There is a factor within the tissues of the first branchial arch that initiates the development of
teeth.
The tooth bud (tooth germ) is an aggregation of cells that eventually forms a tooth.
These cells are derived from the ectoderm of the first branchial arch and the
ectomesenchyme of the neural crest.
The tooth bud is organized into three parts: the enamel organ, the dental papilla and
the dental follicle.
The enamel organ is composed of the outer enamel epithelium, inner enamel epithelium,
stellate reticulum and stratum intermedium.

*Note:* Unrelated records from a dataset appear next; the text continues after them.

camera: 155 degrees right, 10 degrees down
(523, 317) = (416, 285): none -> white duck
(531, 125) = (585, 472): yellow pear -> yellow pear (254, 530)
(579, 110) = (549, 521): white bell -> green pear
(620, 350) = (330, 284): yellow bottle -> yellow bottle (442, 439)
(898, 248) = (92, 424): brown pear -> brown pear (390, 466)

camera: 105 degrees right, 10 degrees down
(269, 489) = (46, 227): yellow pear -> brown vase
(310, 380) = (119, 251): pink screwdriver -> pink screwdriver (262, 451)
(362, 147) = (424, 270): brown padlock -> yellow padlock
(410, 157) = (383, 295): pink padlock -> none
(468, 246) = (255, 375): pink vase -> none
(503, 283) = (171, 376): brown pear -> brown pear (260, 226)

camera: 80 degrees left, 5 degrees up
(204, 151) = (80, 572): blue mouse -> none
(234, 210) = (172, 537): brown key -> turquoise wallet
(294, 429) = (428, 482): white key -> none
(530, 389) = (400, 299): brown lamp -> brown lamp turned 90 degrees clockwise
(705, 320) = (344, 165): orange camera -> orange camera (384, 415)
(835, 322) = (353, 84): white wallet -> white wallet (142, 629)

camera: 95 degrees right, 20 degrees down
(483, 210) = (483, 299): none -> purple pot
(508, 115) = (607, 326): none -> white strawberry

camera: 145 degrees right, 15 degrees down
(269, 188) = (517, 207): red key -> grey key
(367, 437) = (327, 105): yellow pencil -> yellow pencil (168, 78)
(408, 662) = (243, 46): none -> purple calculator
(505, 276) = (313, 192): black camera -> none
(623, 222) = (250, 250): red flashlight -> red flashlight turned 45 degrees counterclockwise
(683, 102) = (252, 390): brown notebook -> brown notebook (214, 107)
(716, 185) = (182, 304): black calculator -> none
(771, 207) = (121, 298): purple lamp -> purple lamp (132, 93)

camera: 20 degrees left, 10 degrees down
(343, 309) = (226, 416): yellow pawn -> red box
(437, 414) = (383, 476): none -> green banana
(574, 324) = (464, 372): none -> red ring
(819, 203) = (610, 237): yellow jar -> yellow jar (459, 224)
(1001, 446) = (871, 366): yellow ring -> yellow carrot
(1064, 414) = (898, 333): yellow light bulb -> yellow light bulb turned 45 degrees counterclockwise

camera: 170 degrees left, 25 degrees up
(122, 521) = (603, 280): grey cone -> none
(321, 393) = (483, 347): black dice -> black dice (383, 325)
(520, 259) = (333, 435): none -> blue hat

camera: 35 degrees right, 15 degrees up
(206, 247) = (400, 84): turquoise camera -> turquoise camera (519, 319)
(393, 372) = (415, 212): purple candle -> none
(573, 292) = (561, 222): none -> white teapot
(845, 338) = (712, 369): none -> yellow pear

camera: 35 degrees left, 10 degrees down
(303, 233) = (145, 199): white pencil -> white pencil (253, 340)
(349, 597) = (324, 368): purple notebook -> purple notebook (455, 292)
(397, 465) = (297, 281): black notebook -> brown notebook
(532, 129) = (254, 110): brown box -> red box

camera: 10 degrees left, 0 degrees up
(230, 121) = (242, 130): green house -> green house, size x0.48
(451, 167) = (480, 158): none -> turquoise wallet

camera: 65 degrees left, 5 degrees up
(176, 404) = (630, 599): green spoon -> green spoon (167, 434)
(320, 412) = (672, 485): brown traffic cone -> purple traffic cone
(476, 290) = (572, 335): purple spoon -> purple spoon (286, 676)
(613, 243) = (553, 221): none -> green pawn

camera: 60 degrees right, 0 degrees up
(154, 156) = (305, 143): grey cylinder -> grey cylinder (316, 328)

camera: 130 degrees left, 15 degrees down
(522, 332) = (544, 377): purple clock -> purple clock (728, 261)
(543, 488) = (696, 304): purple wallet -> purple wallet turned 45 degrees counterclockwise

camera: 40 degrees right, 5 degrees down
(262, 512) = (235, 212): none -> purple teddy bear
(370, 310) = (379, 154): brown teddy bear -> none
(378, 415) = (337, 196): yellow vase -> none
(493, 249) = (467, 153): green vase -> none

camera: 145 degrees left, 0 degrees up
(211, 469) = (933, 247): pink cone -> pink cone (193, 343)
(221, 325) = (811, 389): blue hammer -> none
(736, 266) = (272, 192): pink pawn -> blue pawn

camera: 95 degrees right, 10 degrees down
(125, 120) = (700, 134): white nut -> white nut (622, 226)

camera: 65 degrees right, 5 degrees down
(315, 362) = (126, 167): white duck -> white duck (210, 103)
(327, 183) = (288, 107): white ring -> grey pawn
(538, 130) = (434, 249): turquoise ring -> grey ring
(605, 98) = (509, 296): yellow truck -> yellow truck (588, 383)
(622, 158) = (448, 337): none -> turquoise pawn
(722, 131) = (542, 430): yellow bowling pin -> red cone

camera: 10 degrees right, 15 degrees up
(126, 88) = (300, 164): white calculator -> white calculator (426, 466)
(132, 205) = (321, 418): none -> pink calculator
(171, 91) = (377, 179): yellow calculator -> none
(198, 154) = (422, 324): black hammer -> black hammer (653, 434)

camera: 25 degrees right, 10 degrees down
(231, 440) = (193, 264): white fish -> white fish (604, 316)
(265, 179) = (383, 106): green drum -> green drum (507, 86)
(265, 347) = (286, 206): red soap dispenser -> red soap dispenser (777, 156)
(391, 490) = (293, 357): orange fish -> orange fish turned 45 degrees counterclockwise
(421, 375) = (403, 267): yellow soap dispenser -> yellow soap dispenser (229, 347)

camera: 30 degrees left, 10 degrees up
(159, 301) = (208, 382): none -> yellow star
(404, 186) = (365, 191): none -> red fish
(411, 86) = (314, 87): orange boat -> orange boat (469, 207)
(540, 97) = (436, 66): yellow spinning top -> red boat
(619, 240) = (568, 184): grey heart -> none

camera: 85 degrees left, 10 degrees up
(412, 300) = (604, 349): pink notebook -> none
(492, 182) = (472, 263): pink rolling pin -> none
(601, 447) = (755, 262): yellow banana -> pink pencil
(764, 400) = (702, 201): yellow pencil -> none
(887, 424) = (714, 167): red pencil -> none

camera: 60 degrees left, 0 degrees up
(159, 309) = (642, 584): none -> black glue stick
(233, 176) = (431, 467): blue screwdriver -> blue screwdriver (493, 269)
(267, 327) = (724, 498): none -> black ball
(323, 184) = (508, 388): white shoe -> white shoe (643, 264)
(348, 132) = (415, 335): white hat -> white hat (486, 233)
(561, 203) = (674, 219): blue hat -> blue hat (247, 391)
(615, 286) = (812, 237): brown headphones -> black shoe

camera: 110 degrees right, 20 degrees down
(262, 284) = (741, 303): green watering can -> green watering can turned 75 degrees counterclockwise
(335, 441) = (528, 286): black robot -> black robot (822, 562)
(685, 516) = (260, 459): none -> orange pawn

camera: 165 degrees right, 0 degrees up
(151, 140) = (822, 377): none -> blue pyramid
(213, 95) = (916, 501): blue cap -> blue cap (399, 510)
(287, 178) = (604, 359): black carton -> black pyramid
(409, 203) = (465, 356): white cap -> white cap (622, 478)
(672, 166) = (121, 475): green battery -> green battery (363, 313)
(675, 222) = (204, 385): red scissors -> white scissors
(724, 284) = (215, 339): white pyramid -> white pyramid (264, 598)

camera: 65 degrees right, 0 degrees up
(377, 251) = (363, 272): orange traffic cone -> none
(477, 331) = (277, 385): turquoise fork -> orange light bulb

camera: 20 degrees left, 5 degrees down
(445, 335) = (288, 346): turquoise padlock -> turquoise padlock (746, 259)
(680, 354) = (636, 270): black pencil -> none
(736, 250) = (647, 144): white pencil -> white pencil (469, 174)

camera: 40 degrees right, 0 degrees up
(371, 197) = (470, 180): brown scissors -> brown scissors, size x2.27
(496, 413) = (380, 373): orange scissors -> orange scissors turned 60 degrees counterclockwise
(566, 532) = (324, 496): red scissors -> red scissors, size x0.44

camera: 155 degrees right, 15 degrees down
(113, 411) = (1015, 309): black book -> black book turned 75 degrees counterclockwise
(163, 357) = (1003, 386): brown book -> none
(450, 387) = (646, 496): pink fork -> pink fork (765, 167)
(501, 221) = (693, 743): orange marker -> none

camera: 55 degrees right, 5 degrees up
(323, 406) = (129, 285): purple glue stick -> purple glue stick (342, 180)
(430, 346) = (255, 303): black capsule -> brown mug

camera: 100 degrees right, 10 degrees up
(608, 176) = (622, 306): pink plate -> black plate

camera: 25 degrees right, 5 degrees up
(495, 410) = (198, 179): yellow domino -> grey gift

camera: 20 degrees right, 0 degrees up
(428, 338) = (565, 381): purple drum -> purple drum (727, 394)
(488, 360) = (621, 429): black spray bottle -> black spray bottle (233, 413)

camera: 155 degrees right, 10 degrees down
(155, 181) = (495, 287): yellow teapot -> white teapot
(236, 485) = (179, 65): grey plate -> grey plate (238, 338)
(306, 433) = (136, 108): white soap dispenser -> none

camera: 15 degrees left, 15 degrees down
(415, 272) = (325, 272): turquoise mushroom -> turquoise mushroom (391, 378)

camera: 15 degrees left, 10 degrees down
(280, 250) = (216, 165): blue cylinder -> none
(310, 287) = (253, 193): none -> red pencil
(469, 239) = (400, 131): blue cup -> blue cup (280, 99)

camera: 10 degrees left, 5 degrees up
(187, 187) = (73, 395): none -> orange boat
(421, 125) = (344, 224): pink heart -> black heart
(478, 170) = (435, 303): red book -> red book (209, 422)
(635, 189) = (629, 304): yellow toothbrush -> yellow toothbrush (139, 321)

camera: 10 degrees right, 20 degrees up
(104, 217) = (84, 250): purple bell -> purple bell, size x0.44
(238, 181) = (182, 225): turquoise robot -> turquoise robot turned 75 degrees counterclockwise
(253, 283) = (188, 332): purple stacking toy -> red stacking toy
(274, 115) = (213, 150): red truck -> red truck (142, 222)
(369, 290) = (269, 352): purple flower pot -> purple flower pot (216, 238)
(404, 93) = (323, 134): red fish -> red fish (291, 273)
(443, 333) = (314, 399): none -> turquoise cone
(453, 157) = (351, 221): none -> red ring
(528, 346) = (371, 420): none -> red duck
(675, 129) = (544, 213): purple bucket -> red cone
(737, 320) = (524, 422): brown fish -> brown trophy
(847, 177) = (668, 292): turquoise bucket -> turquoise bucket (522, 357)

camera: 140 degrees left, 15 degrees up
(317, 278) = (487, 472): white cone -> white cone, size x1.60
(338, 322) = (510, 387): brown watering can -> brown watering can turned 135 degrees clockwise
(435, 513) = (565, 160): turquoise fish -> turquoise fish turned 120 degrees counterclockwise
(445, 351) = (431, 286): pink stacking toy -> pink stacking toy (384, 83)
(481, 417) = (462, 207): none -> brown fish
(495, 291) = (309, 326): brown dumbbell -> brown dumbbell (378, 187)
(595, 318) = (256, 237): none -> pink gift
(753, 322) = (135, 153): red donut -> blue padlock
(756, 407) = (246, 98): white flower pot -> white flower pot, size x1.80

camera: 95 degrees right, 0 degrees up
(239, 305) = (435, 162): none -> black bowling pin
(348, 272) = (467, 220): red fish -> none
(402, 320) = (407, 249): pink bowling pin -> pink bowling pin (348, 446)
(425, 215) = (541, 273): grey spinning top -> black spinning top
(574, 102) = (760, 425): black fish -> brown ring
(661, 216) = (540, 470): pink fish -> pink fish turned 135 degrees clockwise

These cells give rise to ameloblasts, which produce enamel and the reduced enamel
epithelium.
The location where the outer enamel epithelium and inner enamel epithelium join is called
the cervical loop.
The growth of cervical loop cells into the deeper tissues forms Hertwig's Epithelial Root
Sheath, which determines the root shape of the tooth.
Dental Papilla
• The dental papilla contains cells that develop into odontoblasts – dentin forming cells.
• The junction between the dental papilla and inner enamel epithelium determines the
crown shape of a tooth.
• Mesenchymal cells within the dental papilla are responsible for formation of
tooth pulp.
The dental follicle gives rise to three important entities:
• cementoblasts - forms the cementum of the tooth.

• osteoblasts - give rise to the alveolar bone around the roots of teeth.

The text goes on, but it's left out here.